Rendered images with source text
--- START ---
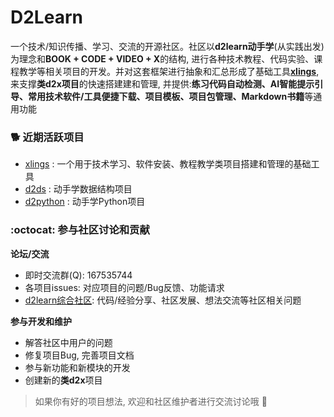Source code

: # D2Learn

一个技术/知识传播、学习、交流的开源社区。社区以**d2learn动手学**(从实践出发)为理念和**BOOK + CODE + VIDEO + X**的结构, 进行各种技术教程、代码实验、课程教学等相关项目的开发。并对这套框架进行抽象和汇总形成了基础工具[**xlings**](https://github.com/d2learn/xlings), 来支撑**类d2x项目**的快速搭建建和管理, 并提供:**练习代码自动检测、AI智能提示引导、常用技术软件/工具便捷下载、项目模板、项目包管理、Markdown书籍**等通用功能

### 🐕 近期活跃项目

- [xlings](https://github.com/d2learn/xlings) : 一个用于技术学习、软件安装、教程教学类项目搭建和管理的基础工具
- [d2ds]() : 动手学数据结构项目
- [d2python](https://github.com/d2learn/d2python) : 动手学Python项目

### :octocat: 参与社区讨论和贡献

**论坛/交流**

- 即时交流群(Q): 167535744
- 各项目issues: 对应项目的问题/Bug反馈、功能请求
- [d2learn综合社区](https://github.com/orgs/d2learn/discussions): 代码/经验分享、社区发展、想法交流等社区相关问题

**参与开发和维护**

- 解答社区中用户的问题
- 修复项目Bug, 完善项目文档
- 参与新功能和新模块的开发
- 创建新的**类d2x**项目

> 如果你有好的项目想法, 欢迎和社区维护者进行交流讨论哦 👋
--- END ---
▶ _Exercise_
Rewrite the source text in every piece of material, replacing each occurrence of "xlings" with "xtools" and leaving everything else unchanged. Leave the pictures out of your answer.

▶ _Solved exercise_
Source code

: # D2Learn

一个技术/知识传播、学习、交流的开源社区。社区以**d2learn动手学**(从实践出发)为理念和**BOOK + CODE + VIDEO + X**的结构, 进行各种技术教程、代码实验、课程教学等相关项目的开发。并对这套框架进行抽象和汇总形成了基础工具[**xtools**](https://github.com/d2learn/xtools), 来支撑**类d2x项目**的快速搭建建和管理, 并提供:**练习代码自动检测、AI智能提示引导、常用技术软件/工具便捷下载、项目模板、项目包管理、Markdown书籍**等通用功能

### 🐕 近期活跃项目

- [xtools](https://github.com/d2learn/xtools) : 一个用于技术学习、软件安装、教程教学类项目搭建和管理的基础工具
- [d2ds]() : 动手学数据结构项目
- [d2python](https://github.com/d2learn/d2python) : 动手学Python项目

### :octocat: 参与社区讨论和贡献

**论坛/交流**

- 即时交流群(Q): 167535744
- 各项目issues: 对应项目的问题/Bug反馈、功能请求
- [d2learn综合社区](https://github.com/orgs/d2learn/discussions): 代码/经验分享、社区发展、想法交流等社区相关问题

**参与开发和维护**

- 解答社区中用户的问题
- 修复项目Bug, 完善项目文档
- 参与新功能和新模块的开发
- 创建新的**类d2x**项目

> 如果你有好的项目想法, 欢迎和社区维护者进行交流讨论哦 👋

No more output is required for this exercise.